New tattoos have a stunning visual appeal. However, you must be careful to preserve the looks as time progresses. Otherwise, it can fade and become unsightly.

All tattoos, including hidden ones, are vulnerable to UV rays. This is because prolonged exposure to sunlight causes colour spreading, fading, and scarring, especially when your body ink is still fresh. That’s why you need to protect your tattoos from the UV rays.

The Sun’s Effect on Tattoos

Two layers of skin protect your tattoos, with the outermost acting as a filter against light rays. However, UV lights penetrate these layers and disorient the inks pigments that make up your tattoo (this is how laser removes tattoos). The more the exposure, the more severe the damage to your body art.

New tattoos are more susceptible to sun damage than older ones because fresh body ink is like an open wound, which suffers more than healed skin when exposed to the sun. As a result, newer tattoos are more likely to blister, crack, fade, or peel.

Dermatologists advise against basking in the sun until your wound heals. On average, tattooed areas heal two to three weeks after application. However, healing may take longer depending on the placement site and size.

How to Protect Your Tattoos from the Sun

Here are some valuable tips for protecting tattoos from the sun.

Wear Sunscreen

Allow your skin to heal before applying sunscreen. Once the scabs fall off, use sunscreen whenever you go outdoors.

If you desire optimal skin health, choose a broad-spectrum sunscreen with a minimum of SPF 30. These protect against different wavelengths of solar radiation. They also contain zinc oxide and titanium dioxide, which protect you from harmful UV radiation.

Generally, rub-on lotions are better than sprays. They cover the entire body, and you don’t inhale the mist that could contain harmful chemicals. Also, choose organic ingredients over artificial chemicals.

Wear Loose-fitting Clothes

If you must go outdoors with a new tattoo, consider wearing loose-fitting clothes. These cover the tattoo and protect it from direct sunlight while leaving enough space for healing.

Clothes aren’t as effective as sunscreen, but they lower the risk of sunburn and fading.

Avoid Peak Sunlight and Walk in Shady Areas

On clear days, the sun shines brightest between 10 a.m. and 4 p.m. If you don’t have to walk outdoors during this time, stay indoors.

Alternatively, you can walk in areas that are well shaded. Consider carrying an umbrella if walking in open spaces without shady spots.

Get Your Tattoo in Winter

The perfect way to protect a fresh tattoo from the sun is to get it in winter. Solar radiation isn’t as intense, and you’ll wear many clothes to keep you warm. These ensure that your tattoo heals before the onset of summer.

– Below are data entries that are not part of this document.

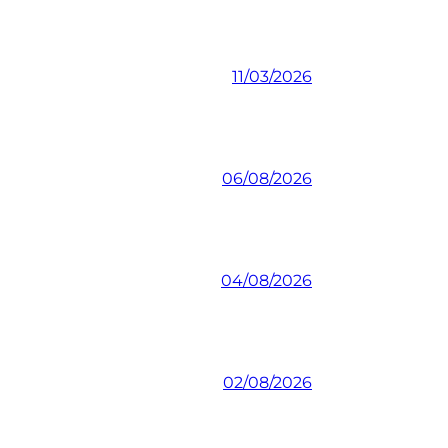
11/03/2026
06/08/2026
04/08/2026
02/08/2026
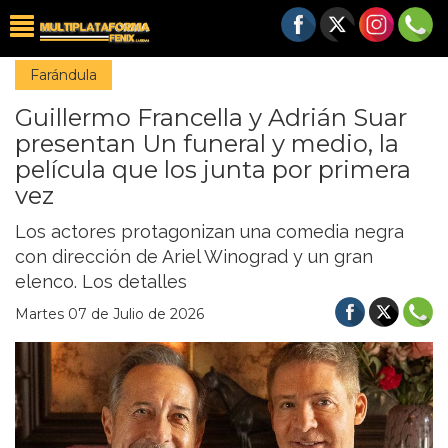
Farándula
Guillermo Francella y Adrián Suar
presentan Un funeral y medio, la
película que los junta por primera
vez
Los actores protagonizan una comedia negra
con dirección de Ariel Winograd y un gran
elenco. Los detalles
Martes 07 de Julio de 2026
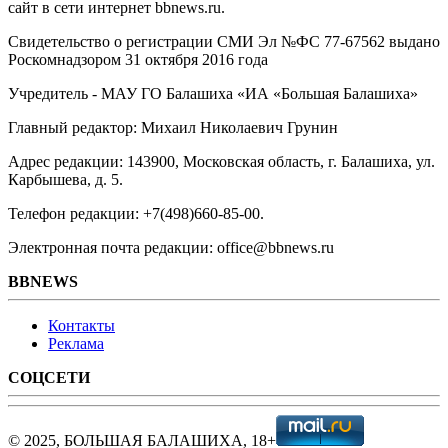
сайт в сети интернет bbnews.ru.
Свидетельство о регистрации СМИ Эл №ФС ‎77-67562 выдано
Роскомнадзором 31 октября 2016 года
Учредитель - МАУ ГО Балашиха «ИА «Большая Балашиха»
Главный редактор: Михаил Николаевич Грунин
Адрес редакции: 143900, Московская область, г. Балашиха, ул.
Карбышева, д. 5.
Телефон редакции: +7(498)660-85-00.
Электронная почта редакции: office@bbnews.ru
BBNEWS
Контакты
Реклама
СОЦСЕТИ
© 2025, БОЛЬШАЯ БАЛАШИХА, 18+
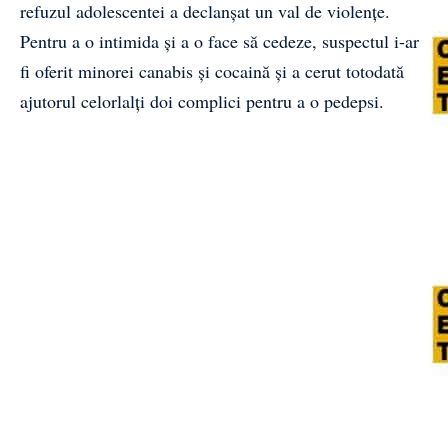
refuzul adolescentei a declanșat un val de violențe.
Pentru a o intimida și a o face să cedeze, suspectul i-ar
fi oferit minorei canabis și cocaină și a cerut totodată
ajutorul celorlalți doi complici pentru a o pedepsi.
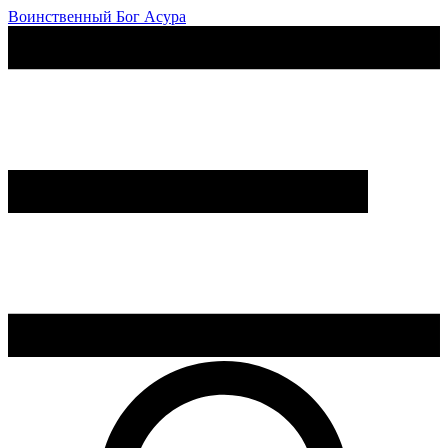
Воинственный Бог Асура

However, dry skin is common during winter. While it’s not advisable to moisturise a new tattoo, you can apply lotion once it heals to prevent flaking.

Other ways of preventing dry skin include drinking plenty of water and taking shorter showers with lukewarm water. Long baths with hot water eliminate natural oils, leaving your skin dry.

Avoid Tanning Beds

People love tanning beds but don’t know how much harm they can do. Unlike regular basking, spending time on a tanning bed overexposes you to solar radiation. A few minutes on the bed equals hours spent walking under the sun.

Tanning beds damage your tattoos, hurt skin health, and increase the risk of skin cancer. If you want glowing skin, spray tans are a safer option that guarantees instant results.

Wrapping Up

You can’t leave your favourite artwork exposed to the sun and expect it to maintain its appearance. The same applies to your tattoos. Whether it contains UV radiation or not, sunlight destroys the quality of your tattoos. The effects are worse on new tattoos.

To protect against these harmful effects, allow your wound to heal before hitting the outdoors; always remember to wear sunscreen and cover your tattoos. Lastly, hydrate to improve overall skin health.